Science Improving Nature

Big changes come on little cat feet to envelop us. Then we forget what life was like before. Polio, the scourge of childhood, disappeared like many other afflictions nobody much remembers. Most American kids don’t get cavities any more – amazing to those of us old enough to recall one cavity per dental visit was a great result. Change often comes in little packages, but it is compounding* and that makes a difference.

One recent great event that happened without our notice is biotechnology. If you are wondering whether you should use biotech products, forget it. I said happened, not happening. Almost all of you have eaten biotech foods, probably today. The cotton in your t-shirt was probably grown with the help of biotech. If you buy a new house you will be living in a partially bioengineered structure. Biotechnology will revolutionize the manufacture of medicines, the production of energy and the preservation of the environment.We have been cultivating biotech crops commercially for about ten years now. 400 million hectares (hectare = 2.47 acres) of genetically enhanced biotech crops have been grown. Farmers are adopting biotech crops faster than any crop varieties in the history of agriculture. Since their introduction in 1996, genetically enhanced biotech crop use has grown at a rate of more than 10% per year. In 2004 it was up to around 20%. The main crops carrying biotech genes are soybean (56%), maize (14%), cotton (28%), and canola (19%). Percentages are of the worldwide acreage for these crops. In the U.S., biotech soybean (herbicide resistant), maize (herbicide and insect resistant), and cotton (herbicide and insect resistant) account respectively for approximately 85%, 75%, and 45% of total acreage. 

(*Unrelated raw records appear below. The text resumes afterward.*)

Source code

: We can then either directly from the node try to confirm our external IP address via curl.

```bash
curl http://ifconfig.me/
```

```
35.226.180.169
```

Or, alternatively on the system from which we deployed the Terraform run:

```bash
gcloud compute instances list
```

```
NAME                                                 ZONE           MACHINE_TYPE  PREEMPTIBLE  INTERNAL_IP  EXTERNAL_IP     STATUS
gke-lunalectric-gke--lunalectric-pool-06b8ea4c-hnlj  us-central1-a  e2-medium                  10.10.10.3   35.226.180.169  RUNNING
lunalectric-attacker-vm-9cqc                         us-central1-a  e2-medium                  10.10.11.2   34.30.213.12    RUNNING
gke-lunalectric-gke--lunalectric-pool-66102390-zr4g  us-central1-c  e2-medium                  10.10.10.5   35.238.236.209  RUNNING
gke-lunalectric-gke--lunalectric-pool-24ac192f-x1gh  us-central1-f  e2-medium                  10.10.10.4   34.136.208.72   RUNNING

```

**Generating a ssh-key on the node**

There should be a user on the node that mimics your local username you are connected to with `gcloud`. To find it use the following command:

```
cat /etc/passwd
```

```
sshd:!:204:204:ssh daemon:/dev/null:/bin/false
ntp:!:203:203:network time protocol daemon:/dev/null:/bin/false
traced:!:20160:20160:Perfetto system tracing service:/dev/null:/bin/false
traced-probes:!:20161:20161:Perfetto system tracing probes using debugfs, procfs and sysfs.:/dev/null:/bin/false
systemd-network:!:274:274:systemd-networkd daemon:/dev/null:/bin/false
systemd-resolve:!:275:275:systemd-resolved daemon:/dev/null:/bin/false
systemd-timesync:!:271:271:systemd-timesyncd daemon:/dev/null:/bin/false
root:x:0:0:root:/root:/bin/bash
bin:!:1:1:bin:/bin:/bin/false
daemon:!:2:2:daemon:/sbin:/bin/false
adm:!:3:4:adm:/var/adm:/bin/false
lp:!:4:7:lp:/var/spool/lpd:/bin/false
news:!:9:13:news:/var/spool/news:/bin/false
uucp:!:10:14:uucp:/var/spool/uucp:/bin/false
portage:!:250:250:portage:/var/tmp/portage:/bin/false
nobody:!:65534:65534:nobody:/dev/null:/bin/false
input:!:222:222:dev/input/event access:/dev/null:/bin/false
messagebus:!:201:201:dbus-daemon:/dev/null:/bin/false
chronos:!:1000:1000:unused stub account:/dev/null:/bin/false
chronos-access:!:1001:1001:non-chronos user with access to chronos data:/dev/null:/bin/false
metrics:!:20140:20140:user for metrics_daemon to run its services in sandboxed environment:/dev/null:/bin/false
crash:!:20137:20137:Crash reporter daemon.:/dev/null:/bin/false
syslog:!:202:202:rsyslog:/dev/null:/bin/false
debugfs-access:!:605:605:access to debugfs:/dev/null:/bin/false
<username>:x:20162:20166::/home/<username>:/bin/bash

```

Want renewable energy? We can talk about wind, solar AND biotech. Advances in biotechnology have enabled the production of large amounts of inexpensive cellulases that convert cellulose to simple sugars that that can be fermented into fuels such as ethanol. Biotechnology could enhance biomass yield density, improve processing of biomass feedstock and decrease the need for water, fertilizer, and pesticides. In other words, we can literally turn garbage into gasoline substitute.

This is really nothing new. We have been altering plants and animals since before we were fully evolved humans. But biotech can do it faster and with fewer unplanned side effects. We can use less fertilizer, less pesticide and we can do it with less work. Read the story of wheat.

A big innovation comes on little cat feet. It sits looking over our lives on silent haunches and then moves on (with apologies to Carl Sandburg). When it’s over we just think that is how it always was. But we are better off.

* Albert Einstein called compound interest the most powerful force in the universe.